A diretriz planejada inclui duas ações principais: classificar o carvão como um mineral crítico para a segurança nacional e forçar a manutenção da operação de algumas usinas termoelétricas a carvão que estavam programadas para fechar. A justificativa oficial da administração Trump deve focar na necessidade de aumentar a produção de eletricidade para suprir a crescente demanda energética vinda dos data centers, essenciais para a inteligência artificial e outras tecnologias.

Desafios Econômicos e Ambientais Persistem

Apesar da intenção política, especialistas apontam que a ordem executiva dificilmente conseguirá reverter a trajetória descendente do carvão no setor elétrico. A participação do carvão na matriz energética dos EUA vem caindo continuamente:

"Em 2001, o carvão gerava 51% da eletricidade do país. Hoje, essa participação caiu para cerca de 15%."

Embora regulamentações ambientais mais rígidas tenham contribuído para o fechamento de algumas usinas, o principal motor dessa mudança tem sido a competitividade econômica do gás natural de baixo custo e, cada vez mais, das fontes de energia renovável, como a solar e a eólica.

O Lado Sombrio do Carvão: Impactos na Saúde e no Meio Ambiente

O carvão é reconhecido como a forma mais poluente de gerar eletricidade. Sua queima libera mais dióxido de carbono por quilowatt-hora do que qualquer outro combustível fóssil. Além disso, a fumaça resultante carrega:

  • Dióxido de enxofre (causador de chuva ácida)
  • Óxidos de nitrogênio (contribuem para o ozônio troposférico)
  • Partículas finas (prejudiciais à saúde respiratória e cardiovascular)

Esses poluentes estão associados a uma série de problemas ambientais e de saúde pública, incluindo doenças cardíacas, problemas respiratórios e possivelmente até mesmo um risco aumentado para doenças neurodegenerativas como Parkinson. A queima de carvão também libera mercúrio no meio ambiente, uma neurotoxina que se acumula na cadeia alimentar, afetando peixes e, consequentemente, humanos, podendo causar defeitos congênitos e redução do QI.

Carvão Metalúrgico: Uma Possível Exceção?

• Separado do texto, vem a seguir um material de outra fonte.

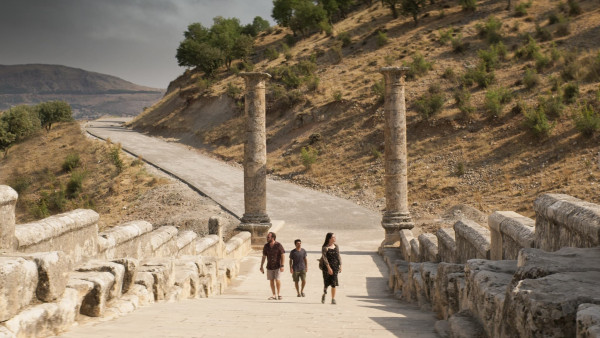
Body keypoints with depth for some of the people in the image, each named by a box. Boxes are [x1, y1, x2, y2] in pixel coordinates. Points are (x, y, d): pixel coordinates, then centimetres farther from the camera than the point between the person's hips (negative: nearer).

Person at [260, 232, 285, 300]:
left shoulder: (278, 245, -11)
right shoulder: (266, 246, 1)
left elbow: (283, 256, -10)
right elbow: (264, 257, 8)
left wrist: (282, 266, -18)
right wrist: (261, 266, 5)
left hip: (277, 266, -4)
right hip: (269, 266, 4)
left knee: (277, 279, -13)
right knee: (271, 280, 4)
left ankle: (279, 293, 2)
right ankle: (274, 295, 11)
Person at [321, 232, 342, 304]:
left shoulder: (336, 246, 9)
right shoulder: (325, 247, -7)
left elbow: (338, 256, 12)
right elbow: (324, 258, -14)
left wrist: (340, 266, 4)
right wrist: (329, 268, -21)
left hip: (335, 266, 3)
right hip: (327, 267, -3)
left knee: (334, 283, -4)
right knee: (326, 283, 2)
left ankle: (333, 299, -2)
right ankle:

A designação de mineral crítico pode ter um impacto mais significativo para o carvão metalúrgico, utilizado na produção de aço. Embora alternativas mais limpas ("aço verde") estejam ganhando espaço, os métodos tradicionais que utilizam carbono derivado do carvão ainda são, frequentemente, mais baratos.

Renováveis: O Futuro Energético Mais Provável

No setor de geração de eletricidade, no entanto, o carvão enfrenta uma batalha árdua. Mesmo que a ordem executiva conceda um alívio temporário a algumas usinas existentes, elas terão que competir com a energia solar e eólica, que não só são mais baratas hoje, como continuam a ter seus custos reduzidos.

"Operar quase todas as usinas a carvão existentes nos EUA já é mais caro do que construir novas fontes de energia renovável."

Além disso, a capacidade de implantar projetos de energia renovável é significativamente mais rápida do que construir novas usinas de combustíveis fósseis. Isso torna a perspectiva de construir novas usinas a carvão para atender à demanda dos data centers ainda mais remota. A medida de Trump, portanto, parece mais um gesto político do que uma solução viável para os desafios energéticos e ambientais atuais.